Illinois Workers’ Compensation is a system of benefits provided by law to most workers who have job-related injuries or illnesses. Benefits are paid for injuries that are caused, in whole or in part, by an employee’s work. This may include the aggravation of a pre-existing condition, injuries brought on by the repetitive use of a part of the body, heart attacks, or any other physical problem caused by work. Benefits are paid regardless of fault, and employees are covered from their first day of work.
I understand that an employer pays the benefits either directly or through a service or insurance company that administers the program for the employer. No part of the workers’ compensation insurance premium or benefits can be charged to the employee.
The employer must post a notice in the work place indicating the name of the person, service company or insurance company (including the insurance policy number) to contact for questions relating to workers’ compensation. The Illinois Complete Labor Law poster is available reflecting an area for this notification to be filled out.
By law, an employer must pay for all necessary medical services required to cure or relieve the effects of the injury or illness. The employee may choose two physicians, surgeons, or hospitals. Where necessary, the employer must also pay for physical, mental, or vocational rehabilitation, within prescribed limits.
An employee must notify the employer of the accidental injury or illness within 45 days, either orally or in writing. An employer is required by law to report accidents that result in more than three lost work days to the Workers’ Compensation Commission. Once the accident is reported, the employee must receive a handbook that explains the law, benefits, and procedures.
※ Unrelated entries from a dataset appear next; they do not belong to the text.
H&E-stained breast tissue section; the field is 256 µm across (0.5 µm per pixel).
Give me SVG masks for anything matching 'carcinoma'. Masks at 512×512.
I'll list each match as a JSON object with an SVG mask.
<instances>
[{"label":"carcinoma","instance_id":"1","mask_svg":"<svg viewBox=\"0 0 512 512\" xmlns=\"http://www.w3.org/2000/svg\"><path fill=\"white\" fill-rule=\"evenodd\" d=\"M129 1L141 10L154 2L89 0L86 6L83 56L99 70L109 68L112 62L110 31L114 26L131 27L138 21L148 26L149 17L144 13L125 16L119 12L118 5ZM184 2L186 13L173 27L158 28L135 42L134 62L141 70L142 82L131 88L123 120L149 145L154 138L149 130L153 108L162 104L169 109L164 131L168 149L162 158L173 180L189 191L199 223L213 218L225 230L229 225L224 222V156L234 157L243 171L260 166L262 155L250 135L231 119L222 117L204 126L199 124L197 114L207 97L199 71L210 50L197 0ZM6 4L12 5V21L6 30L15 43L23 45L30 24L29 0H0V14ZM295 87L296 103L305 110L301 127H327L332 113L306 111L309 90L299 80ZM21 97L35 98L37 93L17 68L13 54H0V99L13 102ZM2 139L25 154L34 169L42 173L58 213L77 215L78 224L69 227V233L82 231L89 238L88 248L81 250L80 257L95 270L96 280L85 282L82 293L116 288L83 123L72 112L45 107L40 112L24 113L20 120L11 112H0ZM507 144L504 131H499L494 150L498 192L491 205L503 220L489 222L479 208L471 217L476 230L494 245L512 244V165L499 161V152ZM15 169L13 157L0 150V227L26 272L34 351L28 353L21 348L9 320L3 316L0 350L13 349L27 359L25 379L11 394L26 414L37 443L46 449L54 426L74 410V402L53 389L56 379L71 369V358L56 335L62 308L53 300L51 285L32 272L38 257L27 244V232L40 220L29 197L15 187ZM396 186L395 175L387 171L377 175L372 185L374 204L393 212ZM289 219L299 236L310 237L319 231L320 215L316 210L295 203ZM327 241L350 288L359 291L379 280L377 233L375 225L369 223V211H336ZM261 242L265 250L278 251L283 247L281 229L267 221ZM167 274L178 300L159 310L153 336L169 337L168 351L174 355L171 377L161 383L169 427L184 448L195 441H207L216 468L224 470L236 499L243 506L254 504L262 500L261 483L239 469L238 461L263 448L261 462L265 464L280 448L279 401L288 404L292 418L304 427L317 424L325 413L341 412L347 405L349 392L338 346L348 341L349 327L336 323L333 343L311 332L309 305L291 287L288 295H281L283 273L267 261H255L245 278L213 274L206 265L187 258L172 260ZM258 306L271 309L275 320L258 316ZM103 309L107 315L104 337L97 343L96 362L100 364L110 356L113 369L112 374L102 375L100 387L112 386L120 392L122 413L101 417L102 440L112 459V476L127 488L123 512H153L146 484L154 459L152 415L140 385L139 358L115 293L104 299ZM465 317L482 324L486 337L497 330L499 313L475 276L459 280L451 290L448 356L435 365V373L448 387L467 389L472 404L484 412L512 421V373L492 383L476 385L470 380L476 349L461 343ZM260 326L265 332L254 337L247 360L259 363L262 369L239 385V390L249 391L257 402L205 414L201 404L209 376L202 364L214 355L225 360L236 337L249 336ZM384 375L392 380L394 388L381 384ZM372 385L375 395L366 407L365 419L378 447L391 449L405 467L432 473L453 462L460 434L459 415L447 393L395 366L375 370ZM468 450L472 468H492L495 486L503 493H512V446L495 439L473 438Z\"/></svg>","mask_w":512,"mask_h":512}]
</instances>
If the employee must lose time from work to recover from the injury or illness, they may be entitled to receive weekly payments and necessary medical care until they are able to return to work that is reasonably available.
When the employee has sustained an injury or disease which results in permanent disability, scarring or other disfigurement, additional benefits are provided to the
employee. If the injury or disease results in the employee’s death, certain members of the employee’s family are entitled to benefits.
I read that it is against the law for an employer to harass, discharge, refuse to rehire or in any way discriminate against an employee for exercising his or her rights under the Workers’ Compensation Act.
Generally, claims must be filed within three years of the injury or disablement from an occupational disease, or within two years of the last workers’ compensation payment, whichever is later.